The Race Car problem places a car at position 0 with speed 1. It has two instructions: A (accelerate: move by speed, then double speed) and R (reverse: keep position, set speed to 1 in opposite direction). Find the minimum number of instructions to reach a target position. This hard coding problem uses BFS or DP to find the shortest sequence. The dynamic programming interview pattern is the core.
Meta, Amazon, and Google ask this hard problem because it requires careful state-space reasoning — the state is (position, speed) and you want minimum steps to reach (target, any speed). Both BFS (on state space) and DP on position are valid approaches.
DP on position. dp[t] = minimum instructions to reach position t. For each t: either overshoot and reverse back, or undershoot, reverse, and approach from below. Key recurrences: for each number of accelerations n toward target, combine with reversal scenarios. dp[t] = n + 1 + dp[t - (2^n - 1)] (overshoot n steps then come back) or dp[t] = n + 2 + m + dp[2^m - 1 - (t - (2^n - 1))] (undershoot, reverse twice, approach remainder).
target=3. dp[3] via: n=2 (position=3 exactly) → 2 A's. dp[3] = 2.
target=6: need 5 instructions: A,A,A,R,A,R,A... dp[6] = 5.

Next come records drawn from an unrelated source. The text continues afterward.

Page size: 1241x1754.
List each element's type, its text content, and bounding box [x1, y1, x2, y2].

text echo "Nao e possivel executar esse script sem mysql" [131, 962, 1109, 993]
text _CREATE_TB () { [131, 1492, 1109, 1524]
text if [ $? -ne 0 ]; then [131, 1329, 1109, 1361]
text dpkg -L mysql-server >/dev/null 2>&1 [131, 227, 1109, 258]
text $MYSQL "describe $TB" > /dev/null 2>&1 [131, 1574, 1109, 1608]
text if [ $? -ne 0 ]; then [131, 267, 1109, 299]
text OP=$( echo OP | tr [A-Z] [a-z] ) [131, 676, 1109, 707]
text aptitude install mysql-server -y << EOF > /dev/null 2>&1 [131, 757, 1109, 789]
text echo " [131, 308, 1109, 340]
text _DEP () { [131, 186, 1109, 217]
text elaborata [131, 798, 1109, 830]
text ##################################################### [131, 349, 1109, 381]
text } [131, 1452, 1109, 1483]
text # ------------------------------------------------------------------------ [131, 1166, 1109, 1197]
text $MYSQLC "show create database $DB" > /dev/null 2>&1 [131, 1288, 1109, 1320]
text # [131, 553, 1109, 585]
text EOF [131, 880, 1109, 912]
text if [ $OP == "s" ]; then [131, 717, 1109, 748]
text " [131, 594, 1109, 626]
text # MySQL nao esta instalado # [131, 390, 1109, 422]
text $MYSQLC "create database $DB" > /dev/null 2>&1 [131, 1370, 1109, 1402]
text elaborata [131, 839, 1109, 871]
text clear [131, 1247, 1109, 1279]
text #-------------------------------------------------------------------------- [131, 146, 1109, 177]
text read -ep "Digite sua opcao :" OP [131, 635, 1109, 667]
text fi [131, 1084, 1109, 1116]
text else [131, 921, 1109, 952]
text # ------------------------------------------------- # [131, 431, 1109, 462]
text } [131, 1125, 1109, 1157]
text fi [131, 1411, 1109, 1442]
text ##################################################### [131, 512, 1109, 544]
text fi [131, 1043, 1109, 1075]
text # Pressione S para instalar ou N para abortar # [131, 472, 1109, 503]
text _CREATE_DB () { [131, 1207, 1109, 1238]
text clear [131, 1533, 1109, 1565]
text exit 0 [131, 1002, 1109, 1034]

Race Car is a challenging DP problem with a non-obvious state space. The key insight: to reach any target, you either overshoot with n accelerations then reverse and backtrack, or undershoot, reverse, go back m steps, reverse again, then continue. Enumerate these two cases for each target. Practice BFS on (position, speed) state space as the alternative approach — both deepen understanding of optimal control problems.